• _REQUIRED ACTION_
Output exactly the lines from the one with "laptop [16,383,123,479] ->" through the last line of the data below, both included, and nothing more.

• _DATA SECTION_
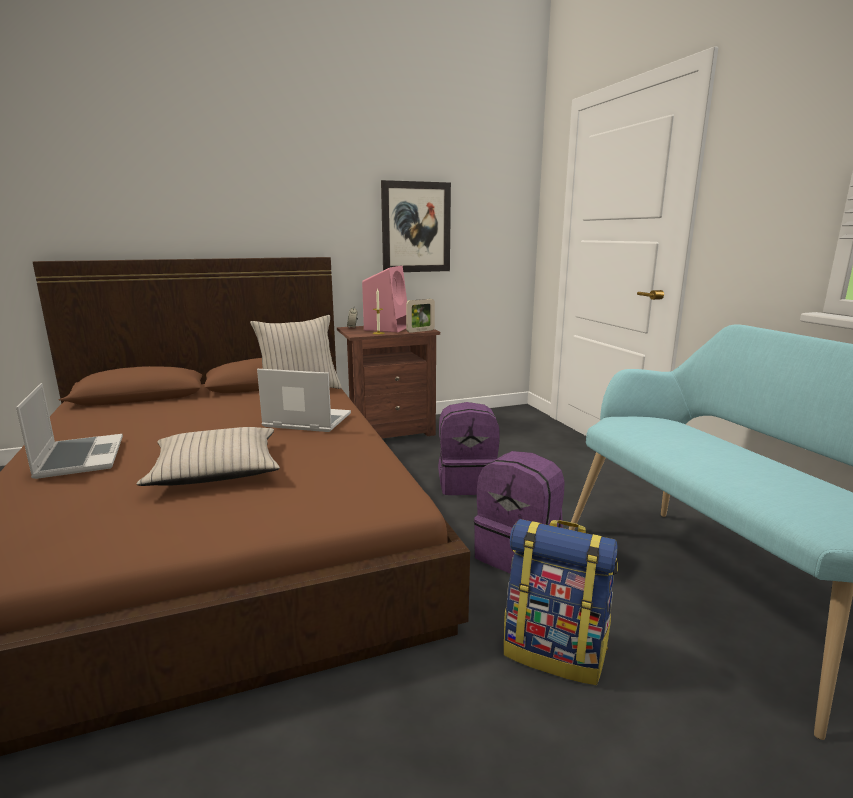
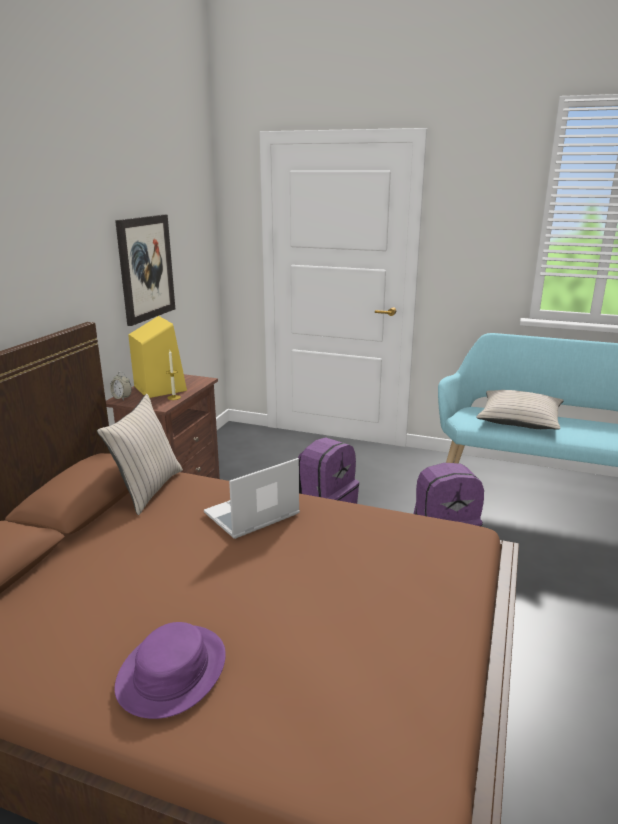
camera: 50 degrees left, 5 degrees up
laptop [16,383,123,479] -> purple hat [114,622,226,719]
beige pillow [137,427,280,486] -> beige pillow moved to [476,390,564,430]
pink speaker [362,266,407,332] -> yellow speaker [128,316,187,398]
picture frame [406,299,435,333] -> none
backpack [504,519,618,685] -> none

• _SOLUTION_
laptop [16,383,123,479] -> purple hat [114,622,226,719]
beige pillow [137,427,280,486] -> beige pillow moved to [476,390,564,430]
pink speaker [362,266,407,332] -> yellow speaker [128,316,187,398]
picture frame [406,299,435,333] -> none
backpack [504,519,618,685] -> none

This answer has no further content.